Il prétendait agir pour le bien de ses patientes. Mais la justice, elle, a vu un homme hors-la-loi. Un kinésithérapeute ostéopathe de 73 ans, établi à Nantes, vient d’écoper d’une interdiction définitive d’exercer après avoir réalisé des touchers rectaux et vaginaux injustifiables, selon plusieurs plaignantes. Si les juges n’ont pas retenu les atteintes sexuelles, l’exercice illégal de la médecine, lui, ne fait aucun doute.

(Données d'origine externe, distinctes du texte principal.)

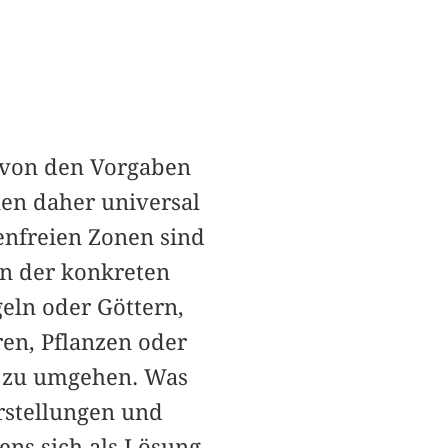
 von den Vorgaben
en daher universal
enfreien Zonen sind
In der konkreten
eln oder Göttern,
ren, Pflanzen oder
t zu umgehen. Was
orstellungen und
ns sich als Lösung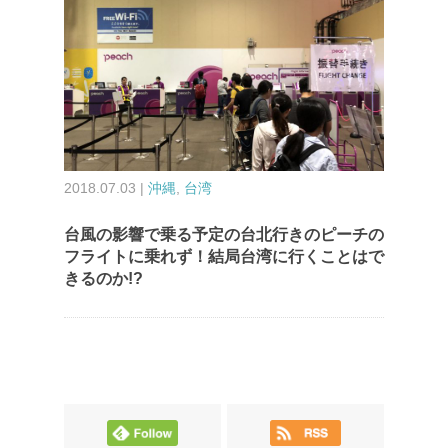
2018.07.03 |
沖縄
,
台湾
台風の影響で乗る予定の台北行きのピーチの
フライトに乗れず！結局台湾に行くことはで
きるのか!?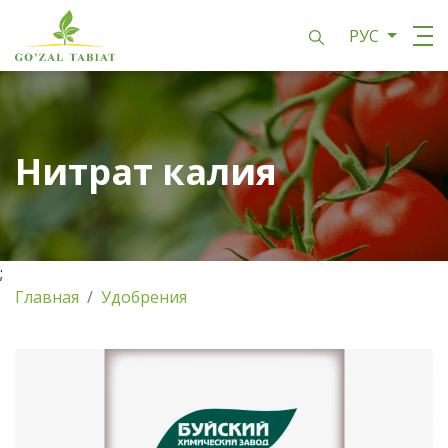
РУС
Нитрат калия
;
Главная
Удобрения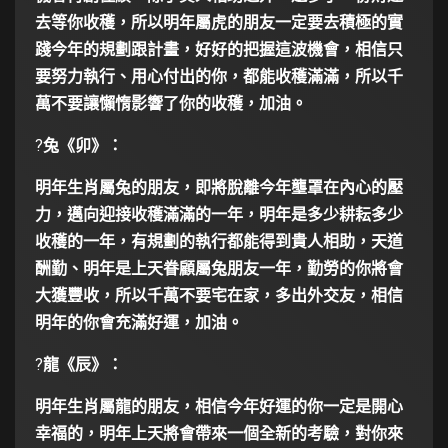
去等你收穫，所以明年屬虎的朋友一定要去積極的實
踐今年的規劃跟計畫，好好的把握這波機會，相信只
要努力執行、用心付出的你，都能收穫滿滿，所以千
萬不要讓懶惰影響了你的收穫，加油。
?
兔《卯》：
明年生肖屬兔的朋友，即將脫離今年壟罩在內心的壓
力，邁向迎接收穫滿滿的一年，明年是多少耕耘多少
收穫的一年，有規劃的執行都能得到貴人相助，天道
酬勤、明年是上天眷顧屬兔朋友一年，勤勞的你將會
大獲豐收，所以千萬不要宅在家，多出外交友，相信
明年的你會充滿好運，加油。
?
龍《辰》：
明年生肖屬龍的朋友，相信今年好運的你一定是開心
幸福的，明年上天將會帶來一個全新的考驗，對你來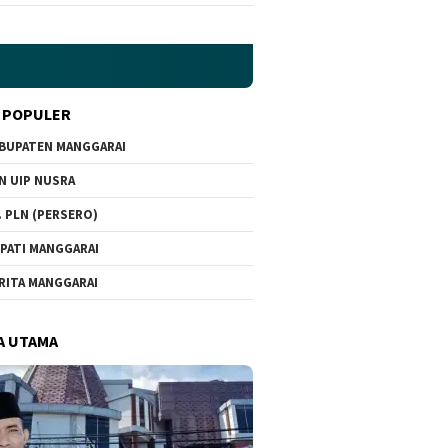
 POPULER
BUPATEN MANGGARAI
N UIP NUSRA
. PLN (PERSERO)
PATI MANGGARAI
RITA MANGGARAI
A UTAMA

Des gestes interdits… et pourtant pratiqués
Trois femmes au total ont déposé plainte contre le praticien. L’une d’elles a décrit un doigt dans l’anus, puis dans le vagin, lors de deux séances distinctes. Les autres sont venues consulter pour des douleurs dorsales et n’imaginaient pas ressortir avec ce type de “traitement”. Le professionnel, lui, s’est défendu en affirmant qu’il agissait par nécessité thérapeutique. Un argument balayé par la justice : les actes en question sont formellement prohibés dans le cadre de l’ostéopathie. Le décret de 2007 est pourtant limpide : les touchers rectaux, pelviens ou gynéco-obstétricaux sont strictement interdits aux ostéopathes, quelles que soient les circonstances. En kinésithérapie, un tel geste peut être envisagé, mais uniquement sur prescription médicale et avec un consentement écrit. Dans le cas présent, aucun de ces critères n’était réuni.
Une radiation tardive après des alertes anciennes
L’affaire n’a rien de soudain. Dès 2014, des dénonciations avaient été émises contre ce même professionnel. Mais il a continué à exercer, se targuant même d’avoir suivi plus de 10 000 patients depuis les années 1980. L’expérience, visiblement, n’immunise pas contre les dérives. Si les accusations d’agression sexuelle n’ont pas été retenues — un fait qui suscitera sans doute incompréhension et colère chez certaines victimes —, la décision d’interdire à vie ce soignant d’exercer vient clore un long flou autour de pratiques médicales non autorisées, qui n’auraient jamais dû dépasser la salle d’attente.